ISIL claims deadly attack on Baghdad mall

Gunmen stormed into a Baghdad mall on Monday after setting off a car bomb and launching a suicide attack at its entrance, killing at least 19 people and wounding 48 in the city's mainly Shia east, Iraqi officials said.

The officials initially described the attack as a hostage situation, estimating that 50 people were trapped inside the complex. But Iraqi forces soon surrounded the building and landed troops on the roof. They clashed with the attackers inside, killing two of them, arresting another four and declaring the standoff over.

At least four police were among those killed in the assault, which lasted around an hour and a half, according to the police and medical officials, who spoke on condition of anonymity because they were not authorized to brief reporters.

Following the attack, authorities shut down the city's highly fortified Green Zone, home to a number of foreign embassies and most of the country's political elite. A number of major roads, shopping malls and bridges around the Iraqi capital were also closed for fear of follow-up attacks.

Also on Monday evening, a car bomb in southeast Baghdad in a crowded market area killed five and wounded 12, according to hospital and police officials.

The Islamic State of Iraq and the Levant (ISIL) group claimed responsibility for the attack, as well as for a later attack in Diyala province.

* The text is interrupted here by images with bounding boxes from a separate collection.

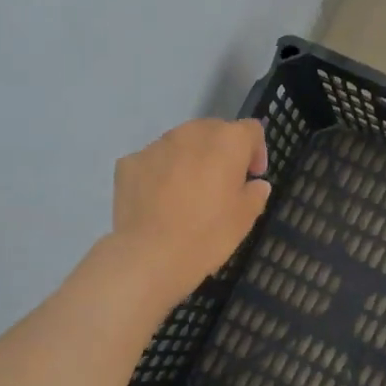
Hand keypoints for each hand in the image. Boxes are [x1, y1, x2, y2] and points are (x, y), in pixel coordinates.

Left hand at [111, 118, 271, 307]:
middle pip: (213, 131)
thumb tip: (255, 184)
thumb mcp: (245, 218)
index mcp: (227, 141)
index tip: (253, 176)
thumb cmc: (207, 235)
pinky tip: (159, 201)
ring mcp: (156, 145)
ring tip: (187, 193)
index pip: (251, 130)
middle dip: (221, 152)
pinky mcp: (129, 162)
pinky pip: (153, 161)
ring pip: (181, 144)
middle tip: (221, 184)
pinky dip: (160, 174)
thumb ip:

Seven others were killed in a separate bombing in the capital, which has not been claimed by any group so far.

In Muqdadiya, a town northeast of Baghdad, twin suicide bombing killed another 18 people at a casino.

The second bomb went off as medics and civilians gathered at the site of the first blast.

Monday's attacks left the biggest death toll in the country in three months.

ISIL controls much of northern and western Iraq, but suffered a major defeat last month when Iraqi forces drove the group's fighters out of the western city of Ramadi, capital of the sprawling Anbar province.

The ISIL rampage across Iraq in the summer of 2014 was halted several miles away from Baghdad, but the group has claimed a number of attacks in the heavily guarded capital since then.

The rise of ISIL, a hardline Sunni group which views Shias as heretics, has exacerbated sectarian conflict between Shias and Sunnis in the country. Subsequent efforts to defeat ISIL, which have sometimes relied on fighting by Shia militia groups, have in turn antagonized Sunnis, who form Iraq’s largest minority group with more than one-third of the total population.